### ORDEN DE TRABAJO A
Enumera los actos que, según el texto sobre la violencia política tolerable, van ocurriendo mientras pasan los días sin que nos alteremos demasiado.
### ORDEN DE TRABAJO B
Prolonga el texto sobre la violencia política tolerable a partir de su última frase, la que menciona el País Vasco.

### SECCIÓN DEL DOCUMENTO
┌──

Ese tipo de violencia, por definición, nunca es puntual, sino expansiva. Como existen diferentes niveles de tolerancia a la misma, así también se van modulando la gravedad y la intensidad de los actos y expresiones violentas. Pero siempre con la idea de ir generando una inmensa zona tumefacta en el cuerpo social, en la que cada vez se pueda golpear con más fuerza y la respuesta sea menor. Se va asentando así entre nosotros una idea de violencia política tolerable, asumible, propia de una democracia avanzada, madura, tan consolidada que nunca se podrá ver amenazada por una minoría. Y así van pasando los días, sin alterarnos demasiado, entre conferencias universitarias reventadas, quema de fotos del Jefe del Estado, amenazas a periodistas, profesores y escritores, gritos de !Muerte al Borbón!, y quema de banderas. De momento, estos actos provienen de la extrema izquierda y del nacionalismo independentista. Si perseveran ante la pasividad de la mayoría, no tardaremos en escuchar al otro lado los de !Arriba España! y !Rojos al paredón!. Todo amparado por la sacrosanta libertad de expresión y la fortaleza magnánima de nuestra democracia. Algunos, por cobardía, ignorancia o ambas cosas, tratan de presentar todo esto como un debate entre monarquía y república, o entre el nacionalismo español y el catalán. Nada más lejos de la realidad. Lo que está en juego es el sistema de convivencia que nos hemos dado la inmensa mayoría. La única defensa del mismo está en la Ley y en la nula tolerancia ante los intolerantes, desde el primer momento y ante el primer ataque. Sólo así se puede evitar el debilitamiento moral, la indiferencia y la progresiva desaparición de una conciencia cívica capaz de enfrentar el fanatismo intimidador de unos pocos. Exactamente lo que ha sucedido en el País Vasco.

└──

### MATERIAL EXTRAÍDO
┌──

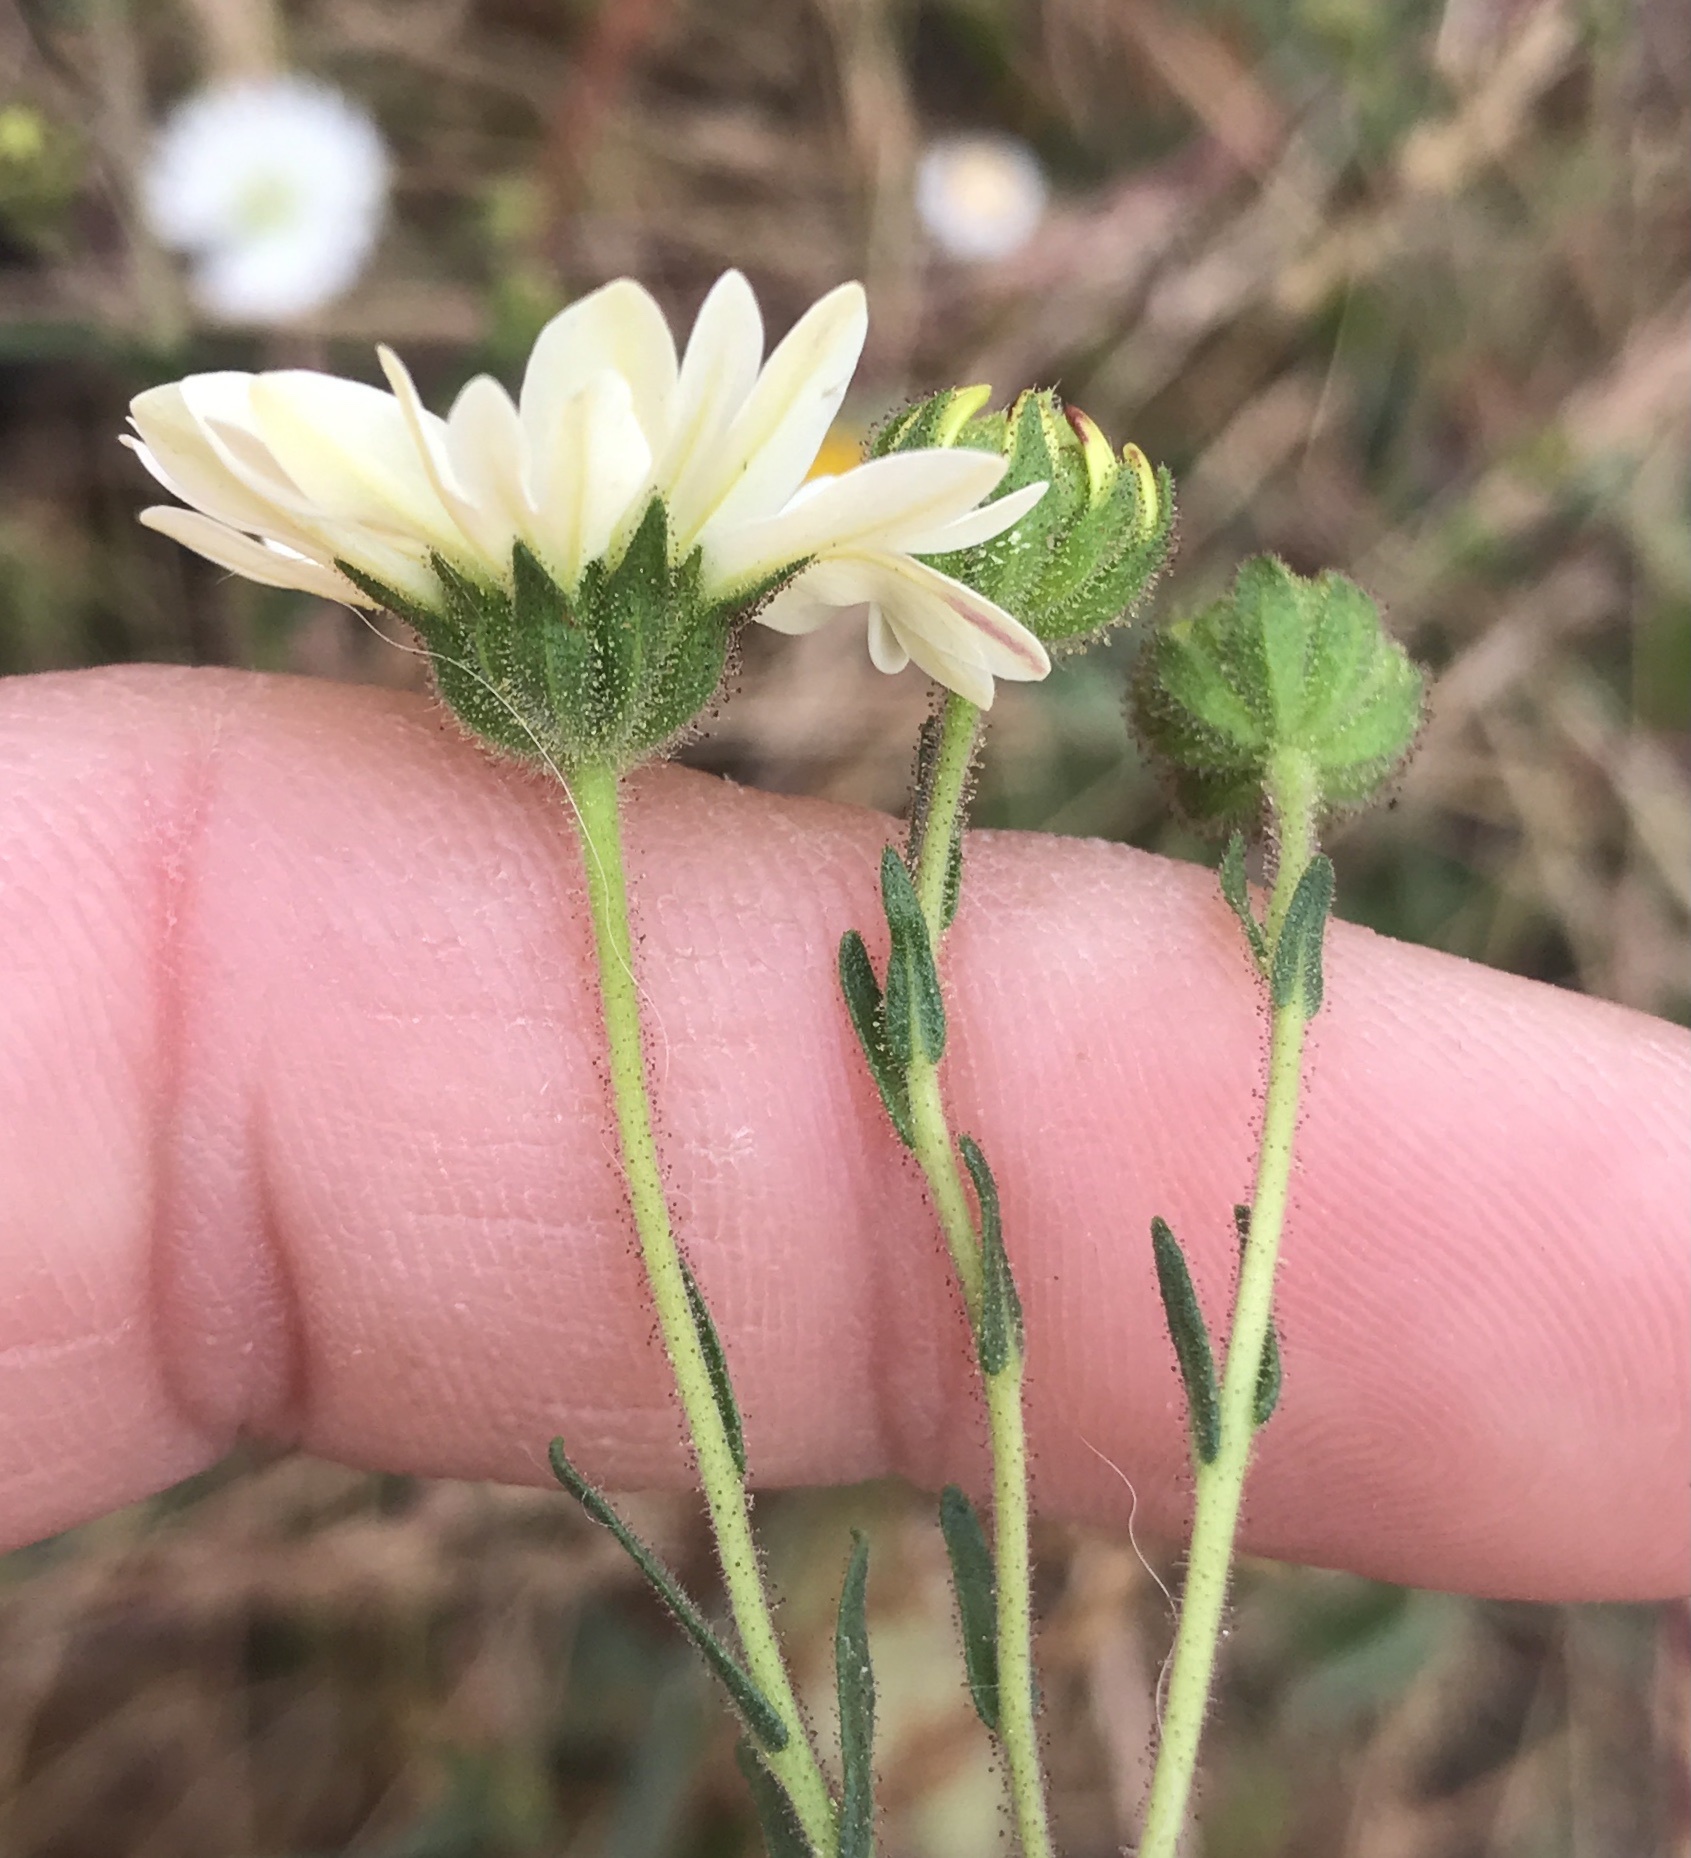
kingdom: Plantae
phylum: Tracheophyta
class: Magnoliopsida
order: Asterales
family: Asteraceae
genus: Hemizonia
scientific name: Hemizonia congesta
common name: Hayfield tarweed
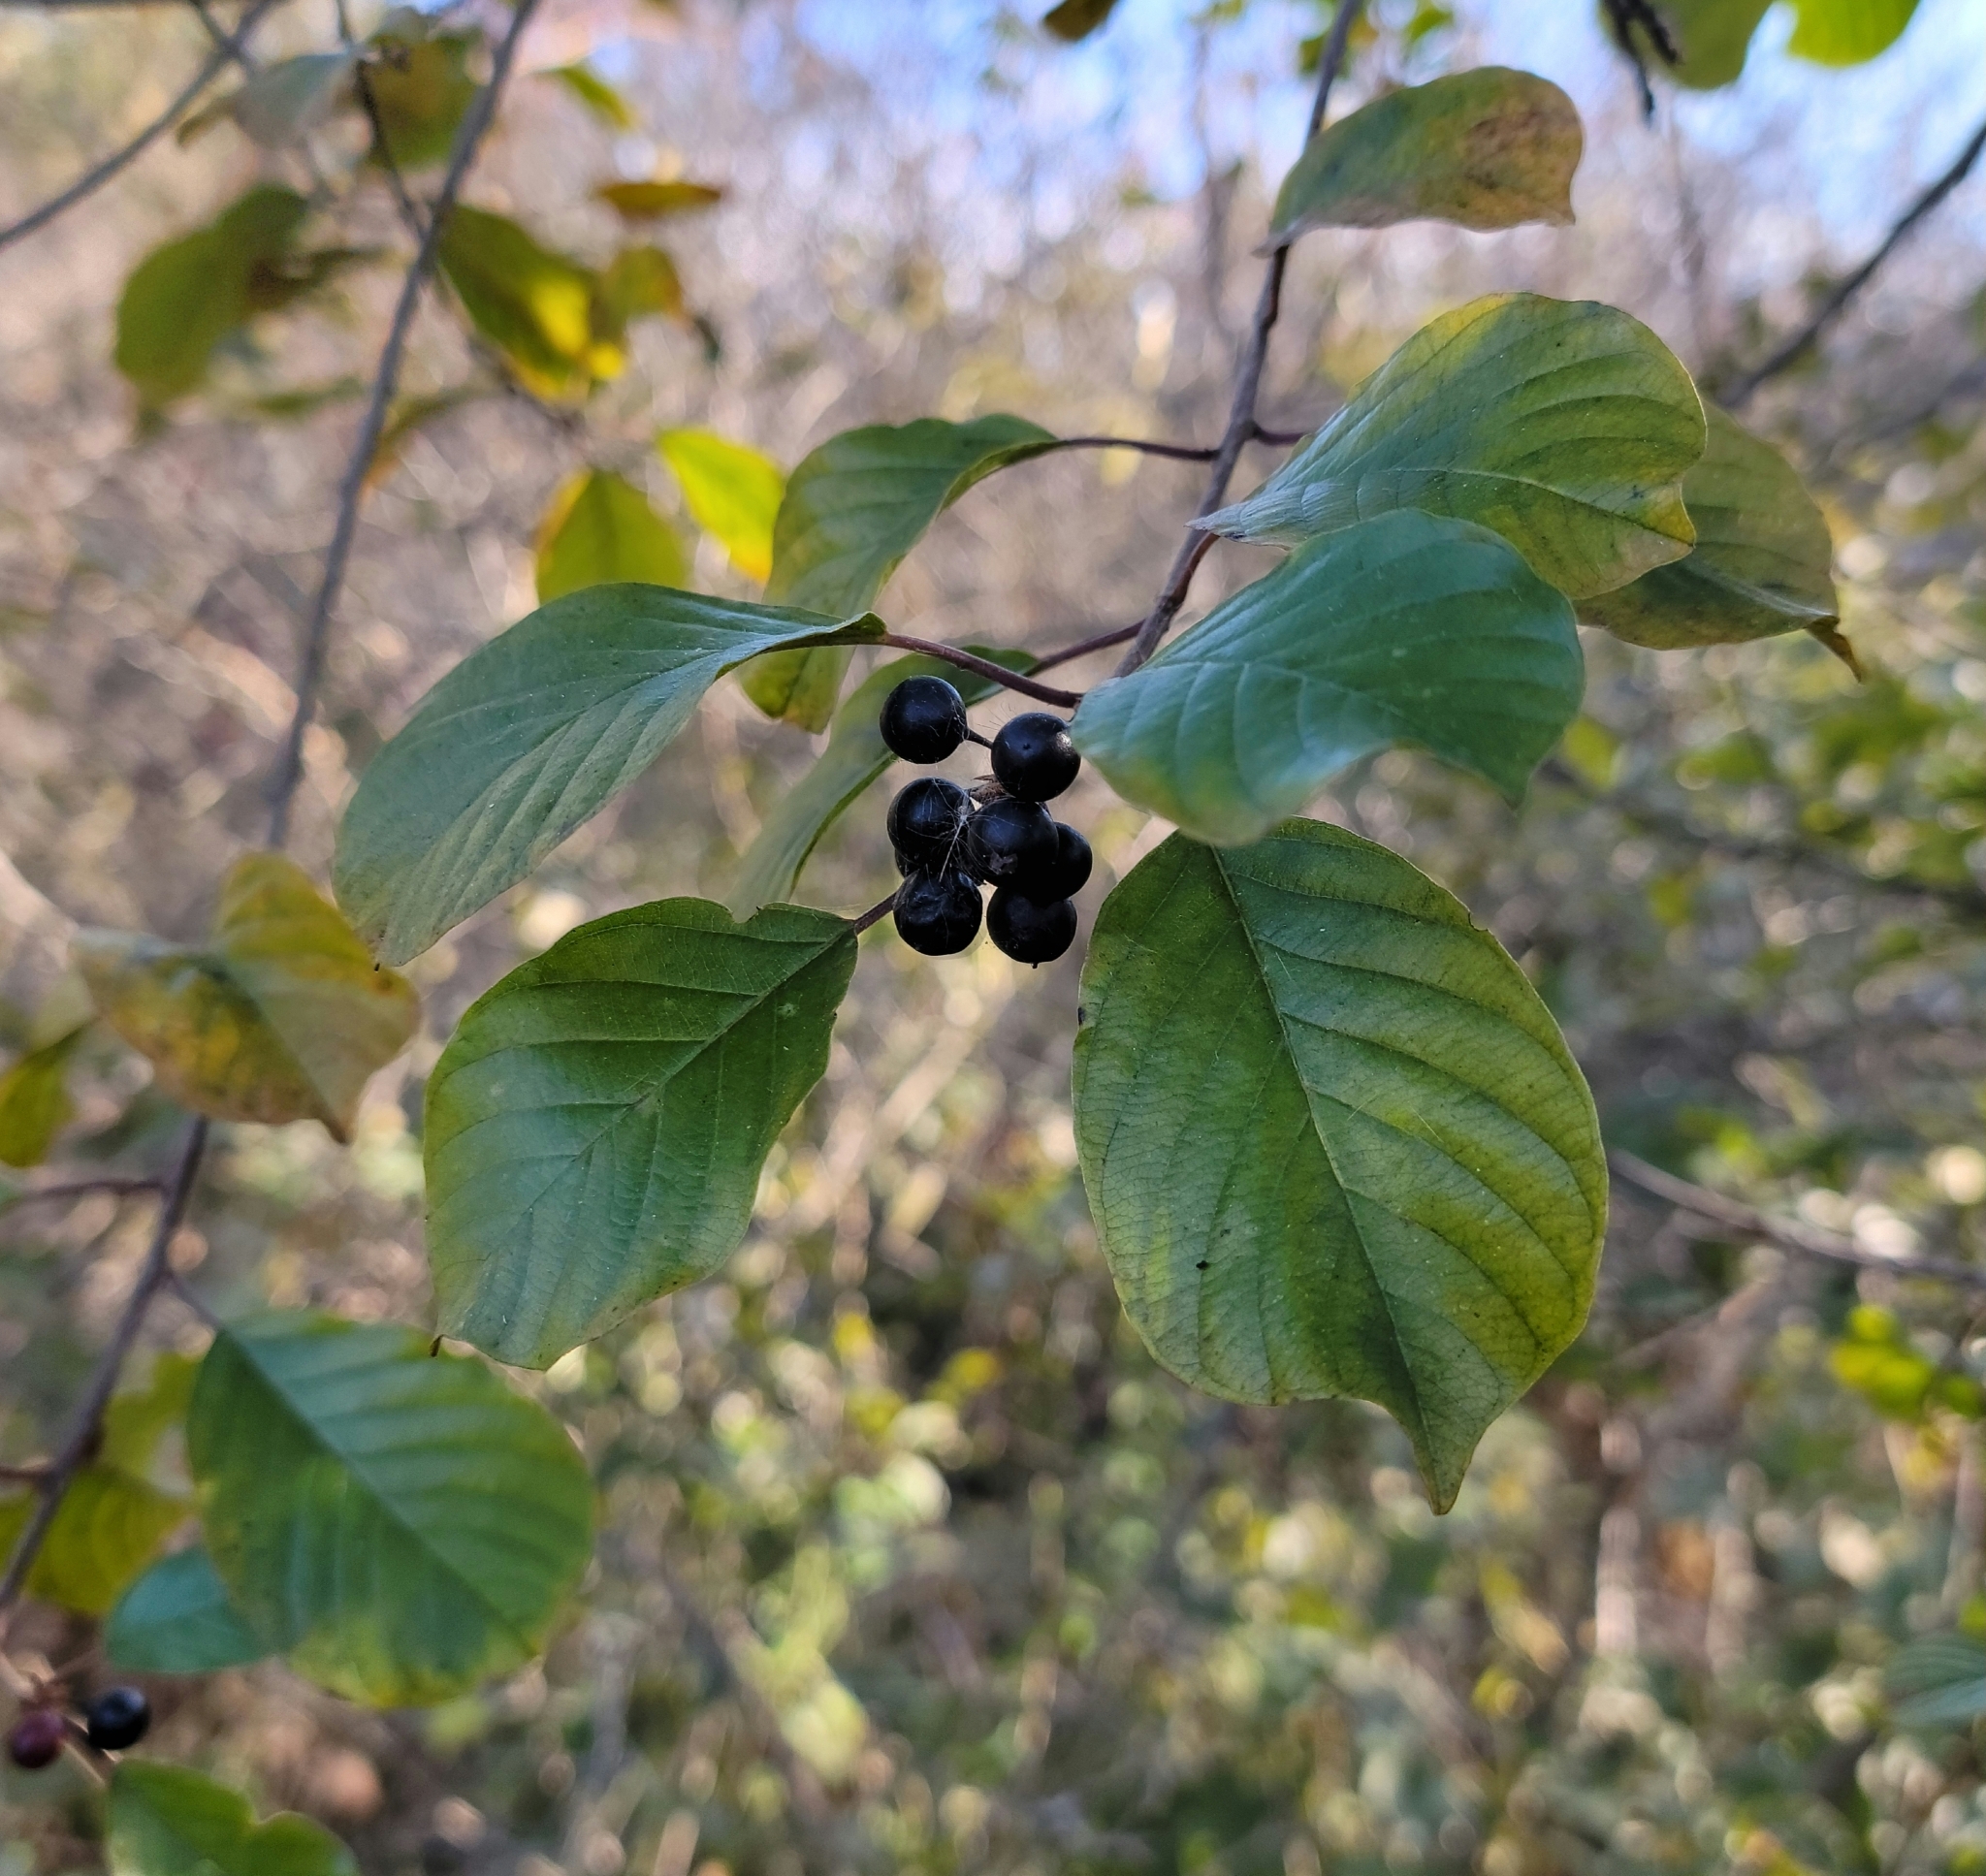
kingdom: Plantae
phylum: Tracheophyta
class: Magnoliopsida
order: Rosales
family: Rhamnaceae
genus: Frangula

└──

### RESPUESTA ESCRITA A
- Conferencias universitarias reventadas
- Quema de fotos del Jefe del Estado
- Amenazas a periodistas, profesores y escritores
- Gritos de !Muerte al Borbón!
- Quema de banderas

### RESPUESTA ESCRITA B
Toda esta reflexión les podrá parecer a algunos, o a muchos, exagerada o demasiado pesimista. Hace unos días visité la tumba de Stefan Zweig en Petrópolis. Allí, en Brasil, vivió sus últimos cinco meses este judío cosmopolita que dedicó su vida y su obra a la defensa a ultranza de la libertad interior, y a la construcción de una conciencia política y cultural europea. Y allí concluyó su ensayo autobiográfico “El mundo de ayer. Memorias de un europeo”. En él se reprocha a sí mismo no haber reparado a tiempo en su juventud en los peligrosos cambios que se avecinaban, convencido que el grado de cultura y civilización que habían alcanzado Austria y Europa frenaría por sí solo el avance de un grupúsculo de nacionalistas fanáticos. Se suicidó el 22 de febrero de 1942. Antes dejó escrito:”No veíamos las señales de fuego en la pared: sentados a la mesa como antaño el rey Baltasar, saboreábamos, despreocupados y sin temer al futuro, los exquisitos manjares del arte. Y tan sólo varias décadas más tarde, cuando las paredes y el techo se desplomaron sobre nuestras cabezas, reconocimos que los fundamentos habían quedado socavados ya hacía tiempo y que, con el nuevo siglo, simultáneamente había empezado en Europa el ocaso de la libertad individual”.